Eloïse m’explique ensuite qu’elle travaille de nuit aux urgences pédiatriques. Elle devait être en vacances, mais ils sont en sous effectif depuis deux mois, alors elle a été rappelée. Encore. Et elle a accepté de revenir. Encore.

« Parce que, écrit-elle, j’aime mes collègues, et j’aime mes petits patients !!!! »

Puis Éloïse me raconte qu’un père amène sa fille. Il pensait qu’en venant aux urgences, soit il aurait une consultation rapide et ressortirait avec une ordonnance rapidement, soit il aurait une consultation rapidement qui aboutirait à une hospitalisation rapide.

« Mais voilà, déjà, la salle d’attente était pleine, et moi j’étais seule avec un interne. »

Toujours est-il que c’est arrivé : cet homme a levé la main sur Eloïse.

Elle a eu peur. Très peur. Et c’est une première dans le cadre de son travail.

« Sur le coup, je tente de garder le maximum de sang froid possible. Je demande aux parents qui ont entendu le père monter dans les tours de ne pas s’en mêler, pour éviter que cela dégénère. Je demande à mon agresseur de rejoindre sa femme et sa fille parce qu’il fait peur aux autres enfants. Puis je m’effondre. Je pleure. Panique.

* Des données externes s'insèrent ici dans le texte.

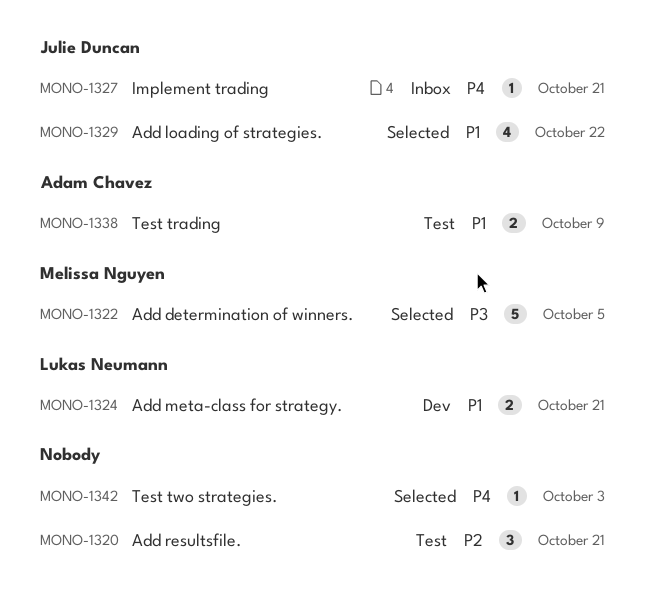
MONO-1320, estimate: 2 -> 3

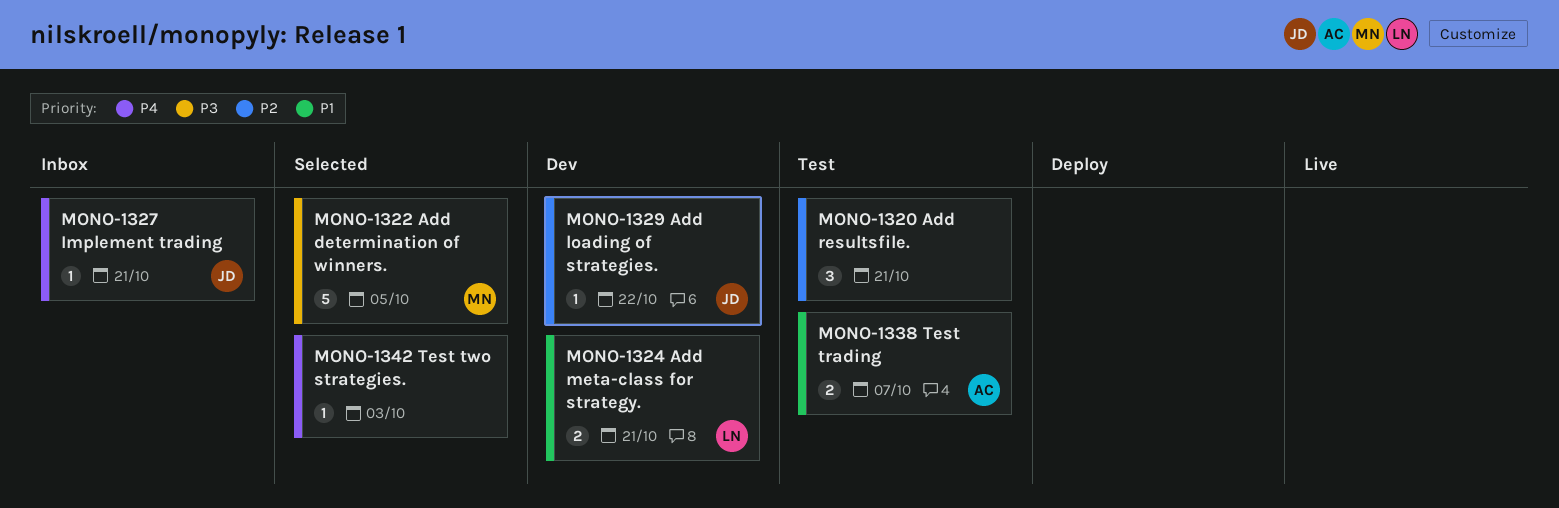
MONO-1329, status: Selected -> Dev
MONO-1329, priority: P1 -> P2
MONO-1329, estimate: 4 -> 1
MONO-1338, due: Oct 9 -> Oct 7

Fais une hypertension sévère à 21/13. »

L’administrateur vient, constate les problèmes d’effectifs, rédige un rapport « d’évènement indésirable » - c’est comme ça qu’on dit - puis Eloise doit reprendre son travail, avec le sourire, mais avec quelques larmes qui sortent toutes seules de temps en temps, avec le sang qui tambourine dans sa tête, et les yeux rougis à cause de cet « événement indésirable ».

Elle se sent vidée, comme elle me l’écrit :

« Le pire dans tout ça, Baptiste, je ne sais pas contre qui je dois être le plus en colère, contre la direction qui supprime des postes à tout va, épuisant mes collègues qui se retrouvent en arrêt maladie, ou contre ce père.

Les agressions verbales nous en subissons régulièrement elles ne devraient déjà pas exister, Baptiste. Les agressions physiques n’en parlons pas.

J’aimerais que les gens sachent qu’on travaille un week-end sur deux, les jours fériés, à Noël ou au jour de l’an. 

J’aime mon métier. Vraiment. Je n’en changerai pour rien au monde. »

Et Eloïse conclut par ces mots :

« Merci de m’avoir lu. Je me sens déjà mieux pour ce soir.  »

Voilà, le texte que je voulais partager avec vous.

Alors Eloïse, tu vois, moi, je ne peux pas faire grand chose d’autre que ça, lire, relayer ton témoignage sur ce « monastère blanc qui n’avoue ni sa prière ni sa misère crasseuse. Propre et impeccable comme un scalpel. » disait l’écrivain Claude Luezor.

Je ne suis pas un homme politique, je suis romancier et médecin. J’écris des romans et j’essaie de soigner les gens. On a tous un moment comme ça dans nos carrières de soignants, où tout bascule. Moi, c’était il y a trois ans. Mon agresseur a quitté le cabinet en claquant la porte. Quelques temps après il a été condamné à plusieurs mois de prison ferme pour m’avoir menacé avec un couteau. Eh bien tu sais quoi, COPINE Eloïse, COLLÈGUE Eloïse, COMPAGNON DE GALÈRE Eloïse ? Depuis ce jour, je ne peux plus entendre une porte claquer sans avoir le ventre noué. Ça s’est gravé dans mes intestins, je crois. Là. Je veux te dire, Eloïse, à toi et aux collègues, que je suis de tout cœur avec vous toutes et tous.

Et que si je suis un peu triste d’avoir eu à relayer ici ton « ÉVÉNEMENT INDÉSIRABLE », je suis fier d’avoir pu porter ta voix et celles des soignants ce matin, à la radio.